TRIBUNNEWS.COM, JAKARTA – Dalam rangka memperingati Hari Buruh (1 Mei), ada beberapa hal yang perlu diperhatikan para pengusaha dalam membangun dan mengembangkan usahanya agar tidak merugikan pekerja.
Karena beberapa perusahaan harus ke pengadilan karena masalah hukum.
Beberapa contohnya termasuk penggunaan lahan ilegal, pencurian listrik, izin yang tidak diminta, atau pelanggaran merek dagang. Bahkan, baru-baru ini ada protes dari pegawai PT PRLI di Kantor Mahkamah Agung Republik Indonesia (MA) karena dipecat karena sengketa merek.
Dalam soal merek, masih banyak oknum pengusaha yang meniru merek terkenal dengan memproduksi barang palsu. Setelah muncul permasalahan hukum, pengusaha menyembunyikan hal-hal terkait nasib tenaga kerjanya. Faktanya, sejak awal, pengusaha sudah menyadari adanya perilaku curang dan menipu untuk mendapatkan keuntungan besar, dan karyawan pun ikut terkena dampaknya.
Pakar hukum kekayaan intelektual Dwi Anita menjelaskan prinsip bahwa jika ingin berbisnis yang baik, harus memiliki merek yang benar-benar sah. Menurutnya, masih banyak kasus pemalsuan merek di Indonesia namun menyasar pemilik toko atau petugas gudang, bukan pengusaha.
Yang mengejutkan dari situasi saat ini di Indonesia adalah dampak pelanggaran merek masih terkonsentrasi pada pekerja, seperti pemilik toko atau pekerja gudang, kata Anita dalam keterangannya, Rabu. 1 Mei 2024.
Anita menilai peningkatan jumlah permohonan merek merupakan salah satu indikator perekonomian negara.
Dengan banyaknya merek dagang yang terdaftar, menunjukkan bahwa bisnis tersebut memiliki tingkat pertumbuhan yang sangat tinggi.
“Di Indonesia, wilayah Jawa Barat merupakan penyumbang permohonan merek terbesar,” ujarnya. Di antara sekitar 127.000 permohonan merek, Jawa Barat telah menerima lebih dari 40.000 permohonan merek.”
Sementara itu, Kepala Badan Pelayanan Hukum Kementerian Hukum dan Hak Asasi Manusia (Kadiv Yankum Kemenkumham) Jawa Barat Andi Taletting Langi membuka panduan untuk mendorong pertumbuhan pendaftaran merek di Jawa Barat.
Menurutnya, kerja sama antar kementerian dan Pemprov Jabar sangat penting.
“Masyarakat dan dukungan pendaftaran merek didorong untuk semua badan usaha,” ujarnya.

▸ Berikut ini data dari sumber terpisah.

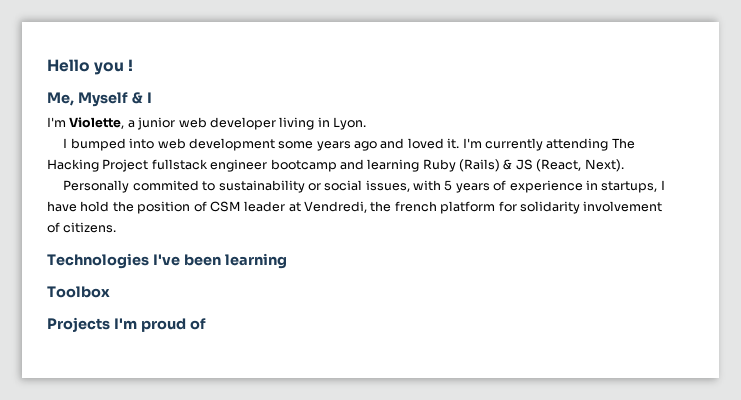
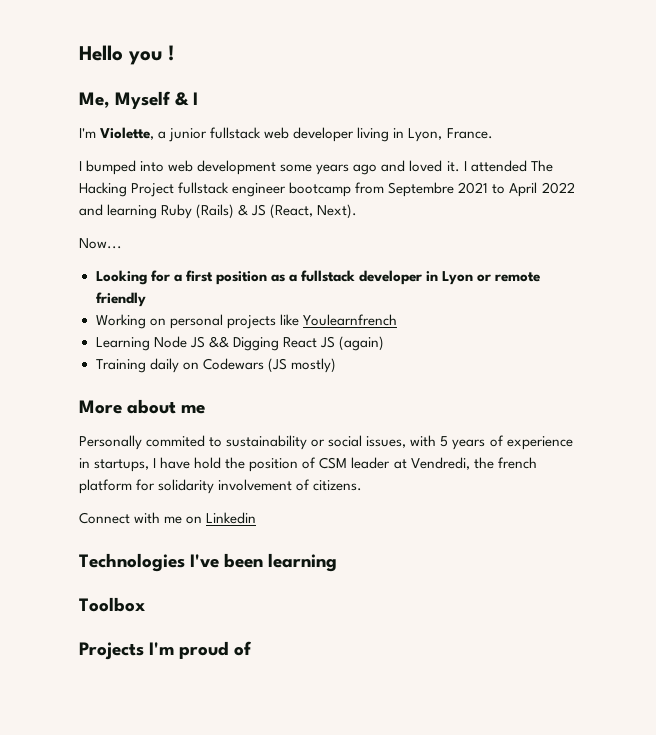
(176, 123) none -> [210,127,262,139] fullstack
[333,117,366,130] Lyon. -> [408,128,493,142] Lyon, France.
[462,138,609,151] I'm currently attending -> [463,160,527,172] I attended
(337, 165) none -> [355,182,575,197] from Septembre 2021 to April 2022
(624, 165) none -> [79,238,122,249] [95,270,541,285] [95,292,146,307] [95,314,397,329] [95,336,384,351] [95,358,336,373] [79,399,206,414] // Now... // Looking for a first position as a fullstack developer in Lyon or remote friendly // Working on personal projects like Youlearnfrench // Learning Node JS && Digging React JS (again) // Training daily on Codewars (JS mostly) // More about me
(117, 227) none -> [79,512,257,524] // Connect with me on Linkedin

Andy berpendapat, persoalan branding tidak hanya berhenti pada registrasi saja, upaya branding juga memerlukan dedikasi dan kreativitas. Lebih lanjut, perlindungan hukum bagi pemilik merek merupakan kewajiban negara untuk memastikan mereknya tidak dicuri oleh orang lain.
“Dengan pengusaha yang beritikad baik dan mendapat perlindungan hukum dari negara, maka akan muncul dunia usaha yang beradab. “Masyarakat akan hidup sesuai kodratnya sebagai individu yang berjuang untuk meningkatkan taraf hidupnya dan tidak lagi menjadi tameng bagi para pengusaha yang tidak bertanggung jawab,” ujarnya.
Sementara itu, pakar hukum Julian Sari Manurung menjelaskan, undang-undang ini beritikad buruk jika pemohon merek pada saat mengajukan permohonan merek mengetahui bahwa merek yang didaftarkannya sama atau mirip dengan merek pihak lain.
“Klausul permusuhan itu diatur dalam Undang-Undang Nomor 20 Tahun 2016 “Tentang Merek dan Indikasi Geografis”, yakni ayat 3 pasal 76 dan ayat 2 pasal 77,” tutupnya.